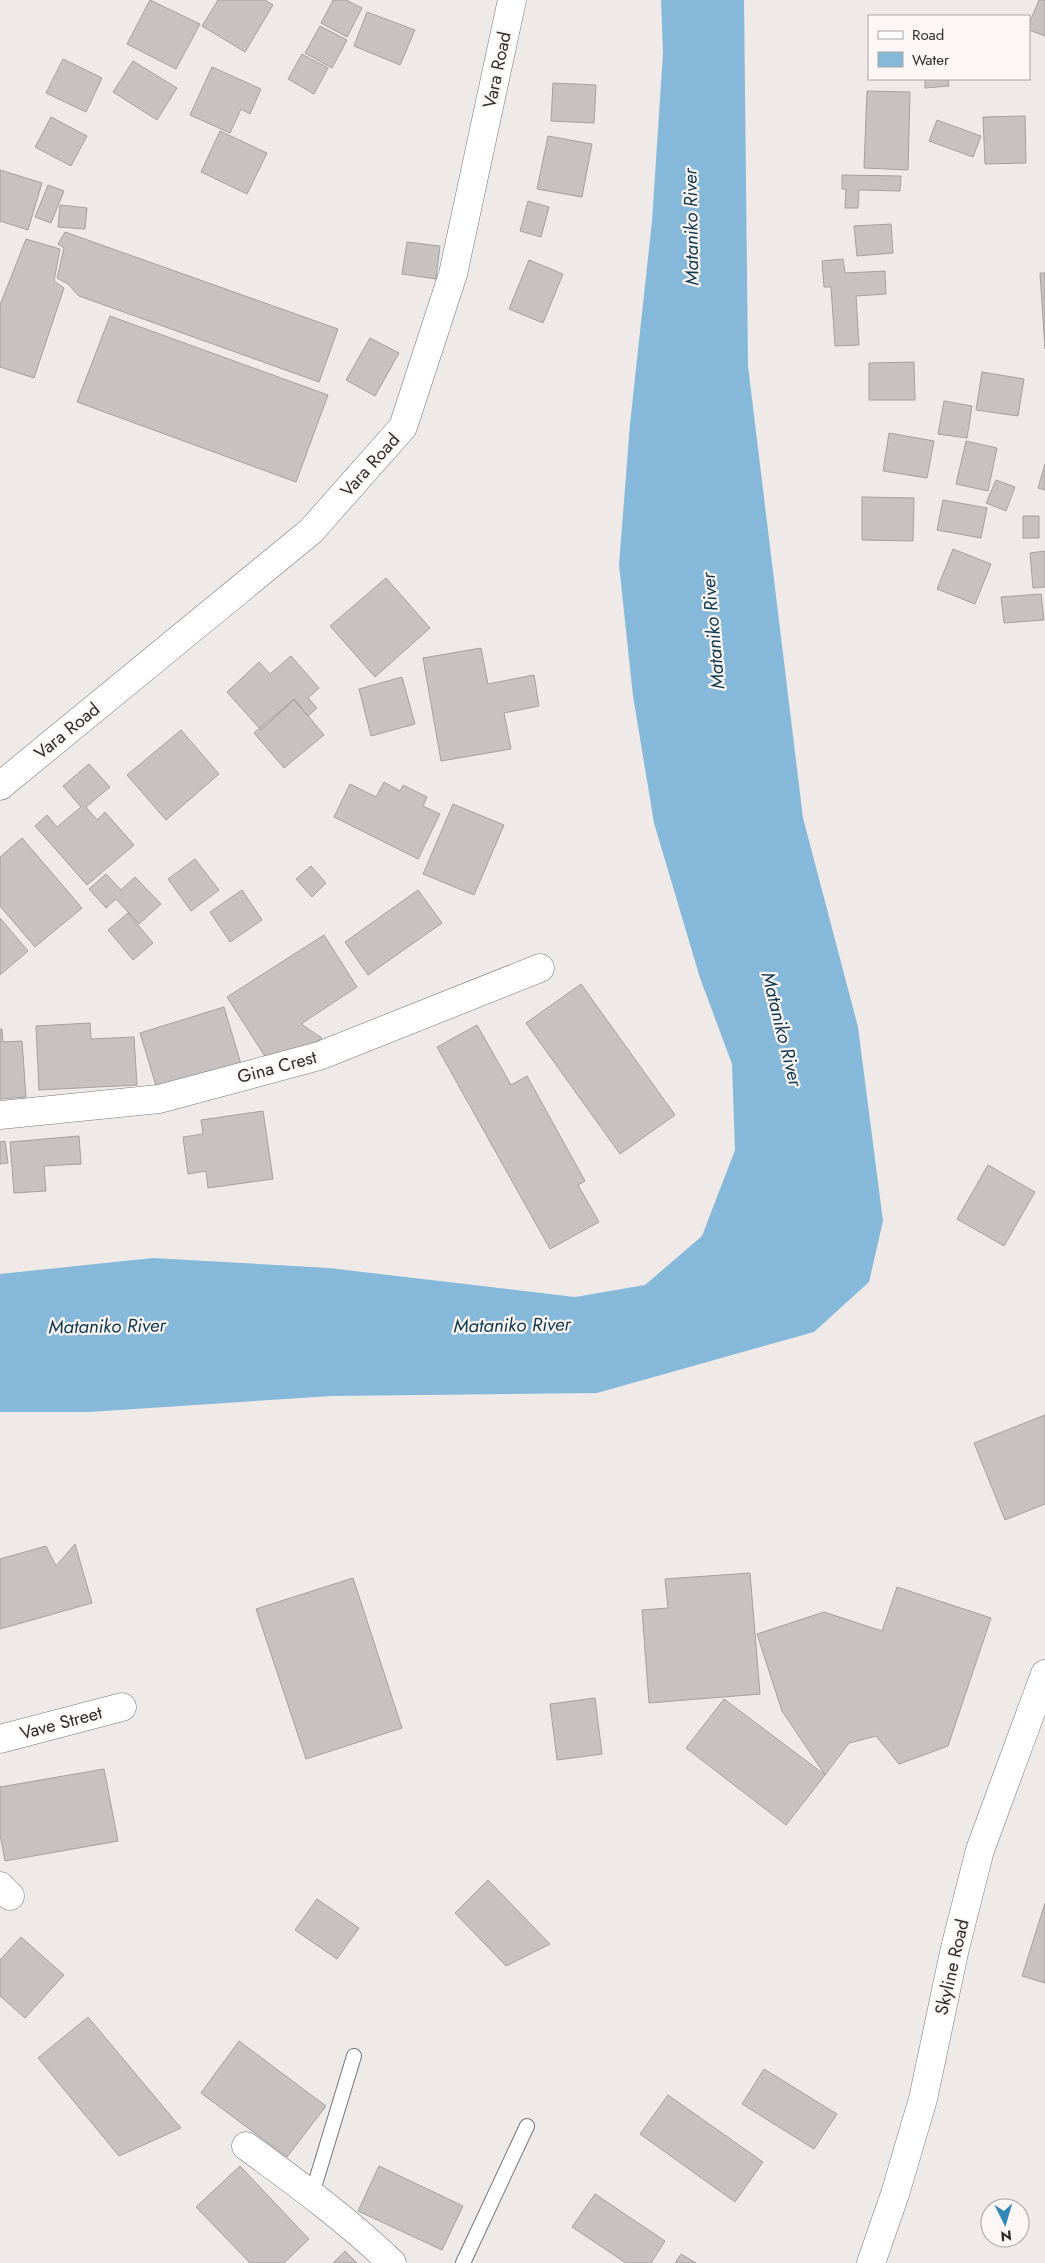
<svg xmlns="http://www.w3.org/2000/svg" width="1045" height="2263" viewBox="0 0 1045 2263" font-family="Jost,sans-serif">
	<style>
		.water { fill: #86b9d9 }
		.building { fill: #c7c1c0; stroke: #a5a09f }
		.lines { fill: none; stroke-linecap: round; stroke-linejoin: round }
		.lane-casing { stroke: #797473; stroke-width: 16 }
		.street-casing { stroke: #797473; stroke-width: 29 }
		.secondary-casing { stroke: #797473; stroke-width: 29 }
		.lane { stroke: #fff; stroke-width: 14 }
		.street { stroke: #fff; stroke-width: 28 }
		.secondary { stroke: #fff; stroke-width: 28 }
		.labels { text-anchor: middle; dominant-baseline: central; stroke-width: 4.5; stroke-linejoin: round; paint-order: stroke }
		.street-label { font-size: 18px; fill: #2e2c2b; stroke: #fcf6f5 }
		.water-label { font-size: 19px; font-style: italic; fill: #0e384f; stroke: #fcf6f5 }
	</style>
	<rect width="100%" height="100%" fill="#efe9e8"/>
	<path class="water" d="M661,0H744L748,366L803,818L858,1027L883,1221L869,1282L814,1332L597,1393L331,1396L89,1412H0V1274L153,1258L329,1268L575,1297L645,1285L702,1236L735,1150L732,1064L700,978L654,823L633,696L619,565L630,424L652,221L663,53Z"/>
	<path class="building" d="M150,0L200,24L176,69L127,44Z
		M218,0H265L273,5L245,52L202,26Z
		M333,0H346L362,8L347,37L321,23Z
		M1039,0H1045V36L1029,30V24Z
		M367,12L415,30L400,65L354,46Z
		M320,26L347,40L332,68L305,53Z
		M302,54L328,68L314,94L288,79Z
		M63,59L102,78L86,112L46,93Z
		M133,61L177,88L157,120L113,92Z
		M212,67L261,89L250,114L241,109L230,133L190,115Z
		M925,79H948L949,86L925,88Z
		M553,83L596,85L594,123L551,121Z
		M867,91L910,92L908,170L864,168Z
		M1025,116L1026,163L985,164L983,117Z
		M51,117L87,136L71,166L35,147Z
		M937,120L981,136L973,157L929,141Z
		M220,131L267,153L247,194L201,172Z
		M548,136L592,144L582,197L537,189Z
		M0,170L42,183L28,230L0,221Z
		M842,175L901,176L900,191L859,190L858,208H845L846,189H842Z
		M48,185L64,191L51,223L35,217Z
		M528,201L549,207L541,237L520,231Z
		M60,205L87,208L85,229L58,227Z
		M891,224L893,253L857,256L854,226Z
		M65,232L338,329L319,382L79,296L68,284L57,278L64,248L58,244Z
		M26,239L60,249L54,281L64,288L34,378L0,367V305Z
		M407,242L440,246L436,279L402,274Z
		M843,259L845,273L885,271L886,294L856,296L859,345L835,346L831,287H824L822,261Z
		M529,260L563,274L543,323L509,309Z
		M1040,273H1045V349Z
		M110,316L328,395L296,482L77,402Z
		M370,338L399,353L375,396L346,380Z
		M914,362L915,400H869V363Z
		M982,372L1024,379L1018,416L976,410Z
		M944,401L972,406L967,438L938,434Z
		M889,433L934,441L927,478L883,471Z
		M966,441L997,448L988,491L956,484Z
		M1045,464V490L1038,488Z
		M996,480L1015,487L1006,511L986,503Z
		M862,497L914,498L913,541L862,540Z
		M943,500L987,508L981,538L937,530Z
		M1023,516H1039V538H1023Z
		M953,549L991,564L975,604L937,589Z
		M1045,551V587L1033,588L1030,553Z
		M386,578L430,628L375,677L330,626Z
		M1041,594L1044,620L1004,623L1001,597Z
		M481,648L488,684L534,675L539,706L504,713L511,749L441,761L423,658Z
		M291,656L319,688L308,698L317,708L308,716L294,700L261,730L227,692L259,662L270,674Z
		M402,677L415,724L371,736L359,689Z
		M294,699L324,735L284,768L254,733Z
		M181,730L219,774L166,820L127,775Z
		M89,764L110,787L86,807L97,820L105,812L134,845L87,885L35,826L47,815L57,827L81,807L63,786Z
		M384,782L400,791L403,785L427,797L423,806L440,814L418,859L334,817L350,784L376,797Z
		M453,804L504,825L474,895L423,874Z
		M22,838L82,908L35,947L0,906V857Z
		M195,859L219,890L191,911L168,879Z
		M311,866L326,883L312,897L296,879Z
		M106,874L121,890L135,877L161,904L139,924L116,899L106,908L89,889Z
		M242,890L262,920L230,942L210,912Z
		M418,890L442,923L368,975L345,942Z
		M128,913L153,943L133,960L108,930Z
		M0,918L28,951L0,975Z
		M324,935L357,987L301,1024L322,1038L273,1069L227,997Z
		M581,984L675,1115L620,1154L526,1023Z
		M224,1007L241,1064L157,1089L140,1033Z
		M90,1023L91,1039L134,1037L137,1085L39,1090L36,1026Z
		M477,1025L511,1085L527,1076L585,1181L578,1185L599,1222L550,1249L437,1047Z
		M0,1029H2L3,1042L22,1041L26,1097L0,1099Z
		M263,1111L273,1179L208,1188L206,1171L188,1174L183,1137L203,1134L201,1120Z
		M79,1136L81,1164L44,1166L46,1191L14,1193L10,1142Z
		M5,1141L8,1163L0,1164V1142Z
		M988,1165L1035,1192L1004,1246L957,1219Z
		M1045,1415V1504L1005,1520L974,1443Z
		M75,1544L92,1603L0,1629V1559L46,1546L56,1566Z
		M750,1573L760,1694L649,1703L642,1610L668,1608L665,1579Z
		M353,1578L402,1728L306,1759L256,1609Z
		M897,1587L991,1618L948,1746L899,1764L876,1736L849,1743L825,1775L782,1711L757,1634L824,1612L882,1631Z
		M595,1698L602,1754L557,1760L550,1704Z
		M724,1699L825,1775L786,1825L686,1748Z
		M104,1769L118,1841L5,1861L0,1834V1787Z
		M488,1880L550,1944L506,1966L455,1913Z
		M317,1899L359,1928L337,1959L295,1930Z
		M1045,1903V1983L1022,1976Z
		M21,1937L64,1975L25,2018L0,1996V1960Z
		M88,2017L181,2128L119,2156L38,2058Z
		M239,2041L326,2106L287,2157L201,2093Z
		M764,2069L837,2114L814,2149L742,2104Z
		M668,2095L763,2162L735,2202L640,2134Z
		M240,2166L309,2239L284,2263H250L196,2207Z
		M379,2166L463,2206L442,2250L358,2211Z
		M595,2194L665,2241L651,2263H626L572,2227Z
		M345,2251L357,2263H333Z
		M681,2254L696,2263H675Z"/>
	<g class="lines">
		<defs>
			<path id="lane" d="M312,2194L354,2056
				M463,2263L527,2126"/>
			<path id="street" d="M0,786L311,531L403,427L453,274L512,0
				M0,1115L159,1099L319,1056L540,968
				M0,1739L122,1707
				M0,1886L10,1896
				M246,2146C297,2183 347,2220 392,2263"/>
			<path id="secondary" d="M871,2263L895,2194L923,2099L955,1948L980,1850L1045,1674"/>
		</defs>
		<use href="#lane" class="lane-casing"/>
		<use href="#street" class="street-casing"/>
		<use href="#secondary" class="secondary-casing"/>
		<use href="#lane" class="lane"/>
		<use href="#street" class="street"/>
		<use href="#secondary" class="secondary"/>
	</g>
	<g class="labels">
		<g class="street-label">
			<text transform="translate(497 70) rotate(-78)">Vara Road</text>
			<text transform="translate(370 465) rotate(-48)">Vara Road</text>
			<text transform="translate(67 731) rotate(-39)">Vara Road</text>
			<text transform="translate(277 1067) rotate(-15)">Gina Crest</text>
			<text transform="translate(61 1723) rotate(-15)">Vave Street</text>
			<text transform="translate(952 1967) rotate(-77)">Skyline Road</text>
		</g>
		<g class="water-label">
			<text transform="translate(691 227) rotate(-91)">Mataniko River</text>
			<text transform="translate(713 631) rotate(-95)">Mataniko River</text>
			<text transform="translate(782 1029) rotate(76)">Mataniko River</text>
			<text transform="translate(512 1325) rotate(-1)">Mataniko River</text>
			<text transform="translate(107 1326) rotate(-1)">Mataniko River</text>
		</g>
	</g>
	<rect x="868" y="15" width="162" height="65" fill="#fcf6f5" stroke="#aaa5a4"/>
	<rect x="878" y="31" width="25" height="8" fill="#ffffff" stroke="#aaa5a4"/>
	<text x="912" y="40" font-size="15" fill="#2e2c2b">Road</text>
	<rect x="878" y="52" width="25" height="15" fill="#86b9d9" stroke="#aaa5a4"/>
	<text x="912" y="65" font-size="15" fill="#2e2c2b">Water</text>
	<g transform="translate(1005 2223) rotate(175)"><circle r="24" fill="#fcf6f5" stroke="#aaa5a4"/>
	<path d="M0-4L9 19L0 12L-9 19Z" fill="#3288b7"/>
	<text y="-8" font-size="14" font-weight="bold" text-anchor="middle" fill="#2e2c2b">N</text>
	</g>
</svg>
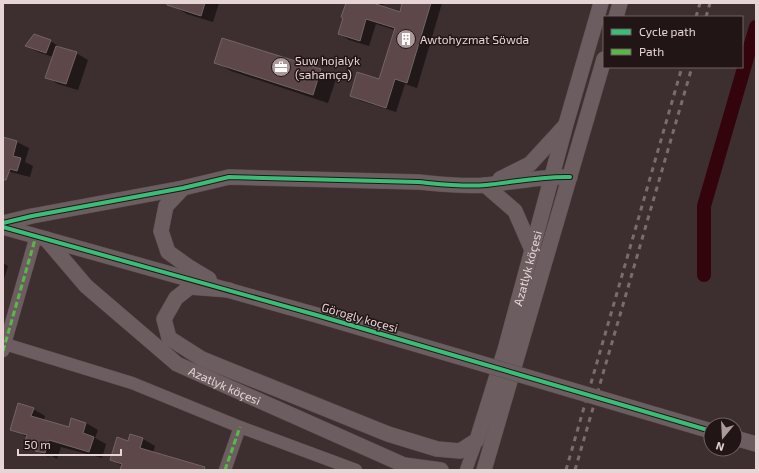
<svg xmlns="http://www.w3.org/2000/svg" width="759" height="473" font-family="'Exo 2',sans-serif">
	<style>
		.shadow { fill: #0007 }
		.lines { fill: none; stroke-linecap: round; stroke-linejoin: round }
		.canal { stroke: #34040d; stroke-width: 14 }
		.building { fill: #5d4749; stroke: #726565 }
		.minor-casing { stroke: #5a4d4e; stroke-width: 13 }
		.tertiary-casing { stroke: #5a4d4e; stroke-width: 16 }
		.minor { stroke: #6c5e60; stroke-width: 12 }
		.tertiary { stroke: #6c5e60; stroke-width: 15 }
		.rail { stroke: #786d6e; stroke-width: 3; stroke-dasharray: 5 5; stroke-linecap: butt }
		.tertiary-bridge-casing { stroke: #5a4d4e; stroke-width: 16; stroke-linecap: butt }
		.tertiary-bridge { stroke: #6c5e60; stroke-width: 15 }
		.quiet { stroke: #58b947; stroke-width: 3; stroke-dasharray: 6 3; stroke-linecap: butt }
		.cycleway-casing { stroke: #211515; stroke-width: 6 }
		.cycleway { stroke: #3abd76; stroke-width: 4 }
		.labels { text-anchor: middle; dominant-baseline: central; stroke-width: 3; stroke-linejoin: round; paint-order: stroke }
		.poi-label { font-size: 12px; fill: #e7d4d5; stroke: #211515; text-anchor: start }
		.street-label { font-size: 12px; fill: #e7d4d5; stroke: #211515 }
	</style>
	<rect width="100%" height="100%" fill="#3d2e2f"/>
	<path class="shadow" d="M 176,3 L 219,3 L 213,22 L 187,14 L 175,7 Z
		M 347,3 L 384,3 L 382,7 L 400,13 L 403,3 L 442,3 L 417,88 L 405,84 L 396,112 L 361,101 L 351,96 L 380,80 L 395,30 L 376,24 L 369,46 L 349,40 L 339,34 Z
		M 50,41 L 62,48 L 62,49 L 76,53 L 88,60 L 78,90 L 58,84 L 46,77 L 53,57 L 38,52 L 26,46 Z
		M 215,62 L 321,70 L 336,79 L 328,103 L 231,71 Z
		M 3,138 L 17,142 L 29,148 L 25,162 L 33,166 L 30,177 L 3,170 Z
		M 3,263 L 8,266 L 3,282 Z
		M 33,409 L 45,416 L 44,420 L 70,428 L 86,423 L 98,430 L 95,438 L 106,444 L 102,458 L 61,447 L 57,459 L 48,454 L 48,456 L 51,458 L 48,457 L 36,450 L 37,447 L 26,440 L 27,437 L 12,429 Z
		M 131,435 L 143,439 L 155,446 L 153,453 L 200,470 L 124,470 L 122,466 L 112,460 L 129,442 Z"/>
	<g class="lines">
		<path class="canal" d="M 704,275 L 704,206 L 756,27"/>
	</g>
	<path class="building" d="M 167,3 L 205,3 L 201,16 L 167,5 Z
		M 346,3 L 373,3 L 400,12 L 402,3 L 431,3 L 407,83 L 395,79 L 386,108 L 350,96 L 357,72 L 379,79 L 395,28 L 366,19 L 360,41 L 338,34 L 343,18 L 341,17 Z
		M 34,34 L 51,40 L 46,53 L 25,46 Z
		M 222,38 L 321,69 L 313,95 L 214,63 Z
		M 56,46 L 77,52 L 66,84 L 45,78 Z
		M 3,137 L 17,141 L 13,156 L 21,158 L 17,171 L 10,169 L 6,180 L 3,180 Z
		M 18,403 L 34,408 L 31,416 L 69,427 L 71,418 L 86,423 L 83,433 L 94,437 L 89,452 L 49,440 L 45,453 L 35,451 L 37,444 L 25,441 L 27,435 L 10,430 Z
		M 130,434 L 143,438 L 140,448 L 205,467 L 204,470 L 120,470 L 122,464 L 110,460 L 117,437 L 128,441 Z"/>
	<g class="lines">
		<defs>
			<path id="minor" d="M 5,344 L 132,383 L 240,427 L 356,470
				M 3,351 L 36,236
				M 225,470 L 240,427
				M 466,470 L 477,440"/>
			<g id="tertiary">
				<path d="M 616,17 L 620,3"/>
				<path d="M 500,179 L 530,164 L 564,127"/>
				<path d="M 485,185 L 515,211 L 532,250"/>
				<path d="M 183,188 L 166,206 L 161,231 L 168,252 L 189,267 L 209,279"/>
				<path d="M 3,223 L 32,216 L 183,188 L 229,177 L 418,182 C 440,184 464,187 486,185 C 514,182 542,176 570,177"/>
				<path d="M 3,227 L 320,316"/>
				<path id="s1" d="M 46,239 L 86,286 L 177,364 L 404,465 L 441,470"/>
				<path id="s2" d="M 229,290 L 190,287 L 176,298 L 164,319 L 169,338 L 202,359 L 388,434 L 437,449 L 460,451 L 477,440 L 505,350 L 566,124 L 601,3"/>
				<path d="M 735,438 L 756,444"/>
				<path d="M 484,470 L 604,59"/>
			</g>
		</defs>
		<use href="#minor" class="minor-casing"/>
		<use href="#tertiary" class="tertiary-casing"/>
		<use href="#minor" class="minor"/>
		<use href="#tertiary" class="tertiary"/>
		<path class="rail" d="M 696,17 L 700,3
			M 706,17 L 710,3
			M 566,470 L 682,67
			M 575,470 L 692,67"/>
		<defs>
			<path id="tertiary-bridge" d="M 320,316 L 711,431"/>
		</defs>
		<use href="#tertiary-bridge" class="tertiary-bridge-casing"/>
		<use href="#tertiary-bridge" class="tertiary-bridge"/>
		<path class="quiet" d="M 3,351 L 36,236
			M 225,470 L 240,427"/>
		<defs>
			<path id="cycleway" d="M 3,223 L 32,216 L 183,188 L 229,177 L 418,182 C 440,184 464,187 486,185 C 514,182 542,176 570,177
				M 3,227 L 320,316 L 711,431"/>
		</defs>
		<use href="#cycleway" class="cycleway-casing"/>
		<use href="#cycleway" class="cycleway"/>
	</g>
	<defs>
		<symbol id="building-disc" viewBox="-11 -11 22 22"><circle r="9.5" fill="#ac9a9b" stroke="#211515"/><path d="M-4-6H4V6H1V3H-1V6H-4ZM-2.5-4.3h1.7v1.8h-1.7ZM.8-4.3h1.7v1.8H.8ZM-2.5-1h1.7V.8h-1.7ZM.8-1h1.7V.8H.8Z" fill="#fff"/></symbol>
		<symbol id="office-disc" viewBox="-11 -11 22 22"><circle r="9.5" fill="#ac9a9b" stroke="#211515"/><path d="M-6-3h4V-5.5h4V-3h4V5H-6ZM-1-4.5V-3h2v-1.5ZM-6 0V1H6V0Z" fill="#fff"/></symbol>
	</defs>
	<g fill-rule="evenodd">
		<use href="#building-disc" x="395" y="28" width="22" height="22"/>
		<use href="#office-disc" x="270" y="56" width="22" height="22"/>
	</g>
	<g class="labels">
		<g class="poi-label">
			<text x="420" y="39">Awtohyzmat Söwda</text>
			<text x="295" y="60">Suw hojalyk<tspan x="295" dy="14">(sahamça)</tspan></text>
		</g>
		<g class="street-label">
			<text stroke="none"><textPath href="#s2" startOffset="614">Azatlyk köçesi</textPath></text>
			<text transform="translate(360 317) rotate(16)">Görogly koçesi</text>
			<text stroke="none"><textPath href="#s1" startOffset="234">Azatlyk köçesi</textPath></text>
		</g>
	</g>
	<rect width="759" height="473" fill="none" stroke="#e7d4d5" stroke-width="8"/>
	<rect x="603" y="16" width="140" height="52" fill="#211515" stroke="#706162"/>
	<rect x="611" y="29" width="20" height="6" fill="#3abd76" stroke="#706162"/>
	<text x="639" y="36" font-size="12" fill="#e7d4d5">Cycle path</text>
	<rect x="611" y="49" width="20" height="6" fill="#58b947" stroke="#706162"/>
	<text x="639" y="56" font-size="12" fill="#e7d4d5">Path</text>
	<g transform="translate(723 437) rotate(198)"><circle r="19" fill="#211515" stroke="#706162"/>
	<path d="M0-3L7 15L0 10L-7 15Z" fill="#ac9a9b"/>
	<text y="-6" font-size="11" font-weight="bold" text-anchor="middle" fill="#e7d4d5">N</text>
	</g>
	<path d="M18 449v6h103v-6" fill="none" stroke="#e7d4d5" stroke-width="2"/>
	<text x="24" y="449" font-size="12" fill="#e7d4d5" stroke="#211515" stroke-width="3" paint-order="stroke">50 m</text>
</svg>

- **Assigned task**: Using the data above, transcribe the lines that run from the line with "#6c5e60; stroke-width: 12" to the line with "#5a4d4e; stroke-width: 16;", both ends kept, and output nothing else.

- **Answer to this exercise**:
		.minor { stroke: #6c5e60; stroke-width: 12 }
		.tertiary { stroke: #6c5e60; stroke-width: 15 }
		.rail { stroke: #786d6e; stroke-width: 3; stroke-dasharray: 5 5; stroke-linecap: butt }
		.tertiary-bridge-casing { stroke: #5a4d4e; stroke-width: 16; stroke-linecap: butt }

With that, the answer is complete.